Other things like a calling card, sunscreen, dermatone, alarm watch, shower shoes, towel, and a book or two are all good things to have from what I hear. I may bring some or all of my clothing that is intended for NZ so that I have some base and wind layers. I'll try asking for a goretex shell at the CDC, too.
If I can get to someplace like Figi or the Cooks on my way back with my free ticket then I certainly will but I don't know if that is possible.
-jimAug 13, 2009 at 4:27 pm #1520678
The cost of camping on Great Walks varies as well, from $10-$15 from memory. But in general, the camping spots are more limited than the huts. As for camping above bushline, I think you can arrange any of the more popular non-GWs so that you are down in a valley most nights. Camping high is usually more of an option than a requirement (and highly recommended if the weather is fine). I know Adrian is a fan of tarp camping, and it is certainly an option. And yes, outide of the GWs, camping is free.
"but if I could buy a jacket to ward of the rain for the two weeks down there, I would buy it in an instant!"
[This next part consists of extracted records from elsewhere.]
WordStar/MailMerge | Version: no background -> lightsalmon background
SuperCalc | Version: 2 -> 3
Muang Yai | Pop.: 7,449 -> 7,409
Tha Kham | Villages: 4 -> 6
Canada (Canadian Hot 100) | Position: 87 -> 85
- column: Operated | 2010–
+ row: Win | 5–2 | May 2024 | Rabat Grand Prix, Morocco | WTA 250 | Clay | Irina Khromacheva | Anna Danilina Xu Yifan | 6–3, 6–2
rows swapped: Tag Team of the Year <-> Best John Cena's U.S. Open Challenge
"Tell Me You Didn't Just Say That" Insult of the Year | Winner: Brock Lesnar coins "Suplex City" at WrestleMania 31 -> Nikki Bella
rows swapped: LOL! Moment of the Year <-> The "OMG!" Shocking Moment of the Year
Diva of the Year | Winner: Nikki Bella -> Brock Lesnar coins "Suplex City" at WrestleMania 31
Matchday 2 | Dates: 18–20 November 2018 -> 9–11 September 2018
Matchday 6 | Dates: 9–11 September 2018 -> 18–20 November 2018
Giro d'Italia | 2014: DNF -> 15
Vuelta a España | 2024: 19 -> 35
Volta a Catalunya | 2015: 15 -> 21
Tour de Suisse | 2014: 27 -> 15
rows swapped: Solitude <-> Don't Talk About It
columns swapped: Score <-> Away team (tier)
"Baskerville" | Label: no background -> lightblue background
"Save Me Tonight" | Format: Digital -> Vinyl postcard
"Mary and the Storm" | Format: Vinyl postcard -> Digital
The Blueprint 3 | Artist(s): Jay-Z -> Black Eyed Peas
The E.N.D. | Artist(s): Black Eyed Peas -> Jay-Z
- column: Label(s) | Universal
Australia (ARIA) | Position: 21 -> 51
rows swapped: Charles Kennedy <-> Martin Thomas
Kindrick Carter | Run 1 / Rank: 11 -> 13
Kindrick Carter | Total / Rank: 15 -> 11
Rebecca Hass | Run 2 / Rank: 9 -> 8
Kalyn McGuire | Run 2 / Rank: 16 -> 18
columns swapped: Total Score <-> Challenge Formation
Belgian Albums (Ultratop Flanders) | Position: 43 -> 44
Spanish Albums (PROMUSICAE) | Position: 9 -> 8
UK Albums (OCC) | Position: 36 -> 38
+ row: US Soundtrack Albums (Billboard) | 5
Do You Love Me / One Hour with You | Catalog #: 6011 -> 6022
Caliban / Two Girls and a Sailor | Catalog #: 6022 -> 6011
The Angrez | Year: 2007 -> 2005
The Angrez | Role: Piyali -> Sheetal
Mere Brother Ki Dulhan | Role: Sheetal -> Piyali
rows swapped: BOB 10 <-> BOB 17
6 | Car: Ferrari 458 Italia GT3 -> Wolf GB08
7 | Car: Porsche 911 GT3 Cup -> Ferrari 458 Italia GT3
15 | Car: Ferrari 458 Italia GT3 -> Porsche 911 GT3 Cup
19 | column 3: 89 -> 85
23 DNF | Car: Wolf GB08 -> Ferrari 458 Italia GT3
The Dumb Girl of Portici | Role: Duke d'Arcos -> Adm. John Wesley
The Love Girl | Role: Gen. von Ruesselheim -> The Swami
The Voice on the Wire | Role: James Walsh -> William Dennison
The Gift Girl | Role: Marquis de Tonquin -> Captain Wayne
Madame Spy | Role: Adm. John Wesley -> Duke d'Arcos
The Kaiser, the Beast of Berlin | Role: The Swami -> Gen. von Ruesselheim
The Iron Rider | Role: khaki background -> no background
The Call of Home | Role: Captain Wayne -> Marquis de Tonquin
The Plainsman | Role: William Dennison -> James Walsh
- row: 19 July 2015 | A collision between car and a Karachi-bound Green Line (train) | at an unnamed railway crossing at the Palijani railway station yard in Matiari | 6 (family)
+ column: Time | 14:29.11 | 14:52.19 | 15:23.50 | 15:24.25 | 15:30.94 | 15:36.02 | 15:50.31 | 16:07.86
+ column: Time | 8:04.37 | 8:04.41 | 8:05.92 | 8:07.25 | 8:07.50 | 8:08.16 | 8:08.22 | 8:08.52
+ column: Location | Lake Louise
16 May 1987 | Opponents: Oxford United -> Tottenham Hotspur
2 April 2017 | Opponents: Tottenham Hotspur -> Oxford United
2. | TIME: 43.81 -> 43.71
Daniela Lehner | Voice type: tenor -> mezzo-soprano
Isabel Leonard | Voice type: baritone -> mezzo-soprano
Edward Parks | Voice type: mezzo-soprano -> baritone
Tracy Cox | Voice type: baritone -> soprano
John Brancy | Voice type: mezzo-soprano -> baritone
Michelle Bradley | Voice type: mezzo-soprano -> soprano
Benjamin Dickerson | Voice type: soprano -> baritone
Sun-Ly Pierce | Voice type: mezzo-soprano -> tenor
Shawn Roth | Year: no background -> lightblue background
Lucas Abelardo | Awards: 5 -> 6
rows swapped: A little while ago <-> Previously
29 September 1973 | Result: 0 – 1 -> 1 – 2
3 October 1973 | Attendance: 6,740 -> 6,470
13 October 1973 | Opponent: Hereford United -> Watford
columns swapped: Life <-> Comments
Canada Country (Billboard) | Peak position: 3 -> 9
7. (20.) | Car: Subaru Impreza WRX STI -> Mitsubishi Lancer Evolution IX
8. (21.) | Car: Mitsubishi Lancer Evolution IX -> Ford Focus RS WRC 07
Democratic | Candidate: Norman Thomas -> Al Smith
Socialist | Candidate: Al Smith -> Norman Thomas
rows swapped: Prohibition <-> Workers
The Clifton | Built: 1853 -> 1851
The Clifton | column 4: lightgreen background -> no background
Keep in mind all we can say about the weather in this part of the world is that it is unpredictable, which means you might have 2-3 weeks of perfect rain-free weather and not even use a raincoat. But chances are……I would recommend you go with what you are used to using. A lot of traditional Kiwi tramping clothing is more cultural than necessity.Aug 14, 2009 at 5:34 am #1520821
Thanks again for the advice. The part about bringing what I am comfortable using is very sound and I think I'll end up doing just that.
I think I'll end up bringing a Gatewood Cape and maybe the Serenity Net as well for a simple shelter that I can use for getting by cheap at campsites instead of hostels, and for the off chance that I need to hunker down, though my years of leading trips has made me very conservative and I doubt I'll be in that situation.
I picked up the lonely planet tramping book last night and read some of it. From the few pages I got into I can tell that this will be a great time for sure!